It was only a week before 9/11 that Peter Bergen turned in the manuscript of Holy War, Inc., the story of Osama bin Laden--whom Bergen had once interviewed in a mud hut in Afghanistan--and his declaration of war on America. The book became a New York Times bestseller and the essential portrait of the most formidable terrorist enterprise of our time. Now, in Manhunt, Bergen picks up the thread with this taut yet panoramic account of the pursuit and killing of bin Laden.
Here are riveting new details of bin Laden’s flight after the crushing defeat of the Taliban to Tora Bora, where American forces came startlingly close to capturing him, and of the fugitive leader’s attempts to find a secure hiding place.

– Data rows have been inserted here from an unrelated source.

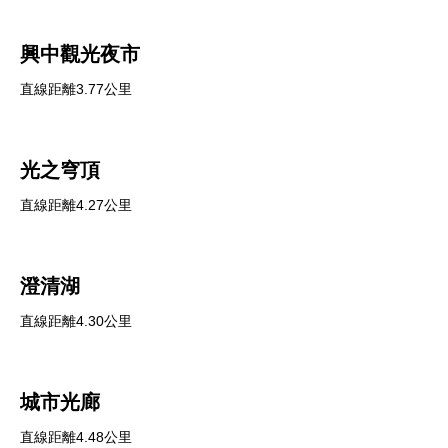
興中觀光夜市
直線距離3.77公里
光之穹頂
直線距離4.27公里
澄清湖
直線距離4.30公里
城市光廊
直線距離4.48公里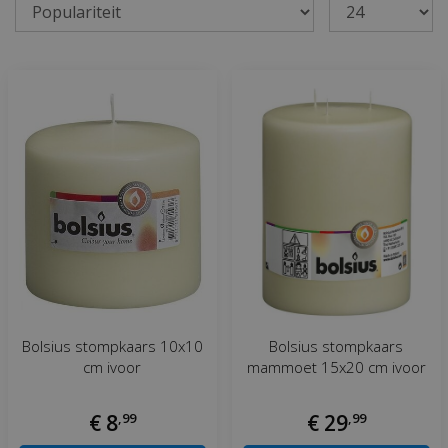
Bolsius stompkaars 10x10
Bolsius stompkaars
cm ivoor
mammoet 15x20 cm ivoor
€
8
,
99
€
29
,
99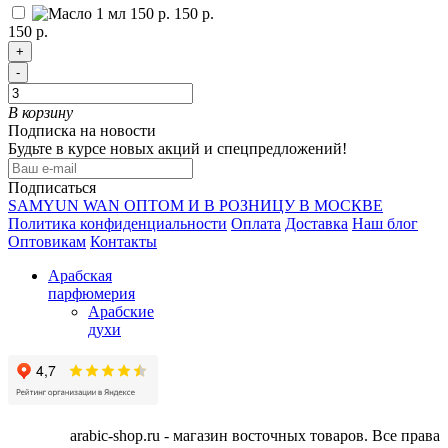
150 р.
150 р.
+
-
В корзину
Подписка на новости
Будьте в курсе новых акций и спецпредложений!
Подписаться
SAMYUN WAN ОПТОМ И В РОЗНИЦУ В МОСКВЕ
Политика конфиденциальности
Оплата
Доставка
Наш блог
Оптовикам
Контакты
Арабская
парфюмерия
Арабские
духи
arabic-shop.ru - магазин восточных товаров. Все права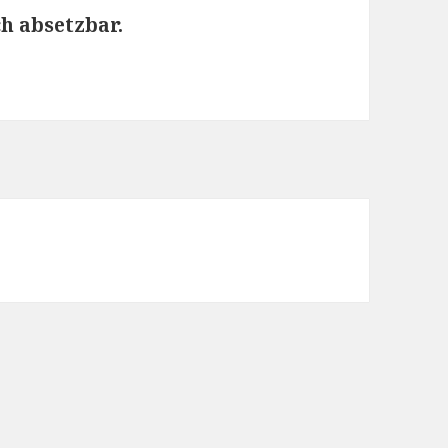
ch absetzbar.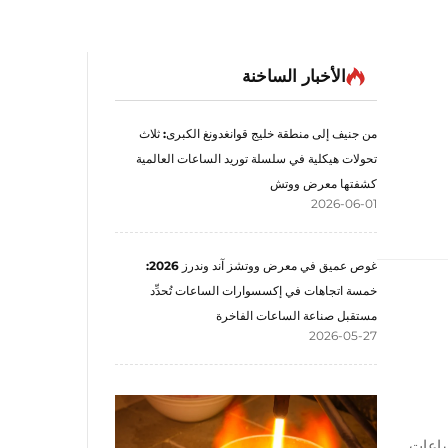
الأخبار الساخنة
من جنيف إلى منطقة خليج قوانغدونغ الكبرى: ثلاث
تحولات هيكلية في سلسلة توريد الساعات العالمية
كشفتها معرض ووتش
2026-06-01
غوص عميق في معرض ووتشز آند وندرز 2026:
خمسة اتجاهات في إكسسوارات الساعات تُحدِّد
مستقبل صناعة الساعات الفاخرة
2026-05-27
 حركات الساعات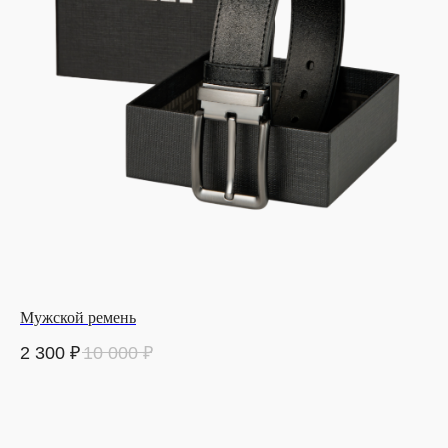
Мужской ремень
2 300
₽
10 000
₽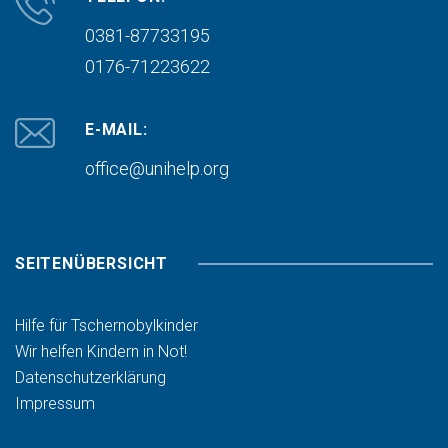
0381-87733195
0176-71223622
E-MAIL:
office@unihelp.org
SEITENÜBERSICHT
Hilfe für Tschernobylkinder
Wir helfen Kindern in Not!
Datenschutzerklärung
Impressum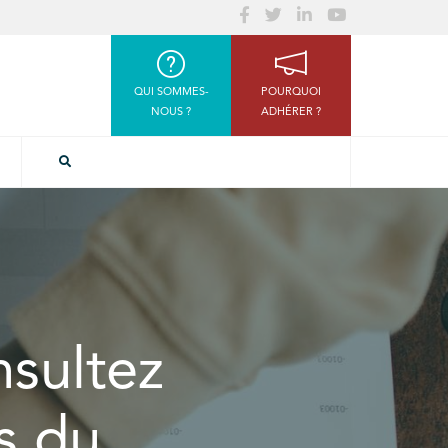
QUI SOMMES-
POURQUOI
NOUS ?
ADHÉRER ?
nsultez
s du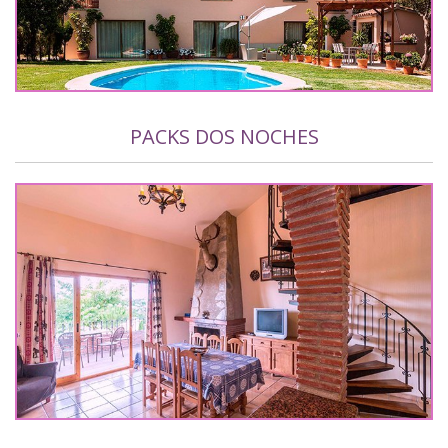
PACKS DOS NOCHES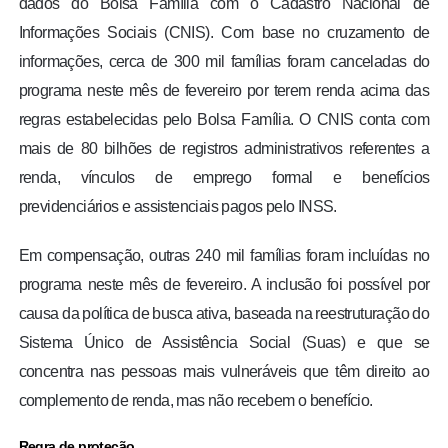
dados do Bolsa Família com o Cadastro Nacional de
Informações Sociais (CNIS). Com base no cruzamento de
informações, cerca de 300 mil famílias foram canceladas do
programa neste mês de fevereiro por terem renda acima das
regras estabelecidas pelo Bolsa Família. O CNIS conta com
mais de 80 bilhões de registros administrativos referentes a
renda, vínculos de emprego formal e benefícios
previdenciários e assistenciais pagos pelo INSS.
Em compensação, outras 240 mil famílias foram incluídas no
programa neste mês de fevereiro. A inclusão foi possível por
causa da política de busca ativa, baseada na reestruturação do
Sistema Único de Assistência Social (Suas) e que se
concentra nas pessoas mais vulneráveis que têm direito ao
complemento de renda, mas não recebem o benefício.
Regra de proteção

As the only journalist to gain access to bin Laden’s Abbottabad compound before the Pakistani government demolished it, Bergen paints a vivid picture of bin Laden’s grim, Spartan life in hiding and his struggle to maintain control of al-Qaeda even as American drones systematically picked off his key lieutenants.
Half a world away, CIA analysts haunted by the intelligence failures that led to 9/11 and the WMD fiasco pored over the tiniest of clues before homing in on the man they called "the Kuwaiti"--who led them to a peculiar building with twelve-foot-high walls and security cameras less than a mile from a Pakistani military academy. This was the courier who would unwittingly steer them to bin Laden, now a prisoner of his own making but still plotting to devastate the United States.
Bergen takes us inside the Situation Room, where President Obama considers the COAs (courses of action) presented by his war council and receives conflicting advice from his top advisors before deciding to risk the raid that would change history--and then inside the Joint Special Operations Command, whose "secret warriors," the SEALs, would execute Operation Neptune Spear. From the moment two Black Hawks take off from Afghanistan until bin Laden utters his last words, Manhunt reads like a thriller.
Based on exhaustive research and unprecedented access to White House officials, CIA analysts, Pakistani intelligence, and the military, this is the definitive account of ten years in pursuit of bin Laden and of the twilight of al-Qaeda.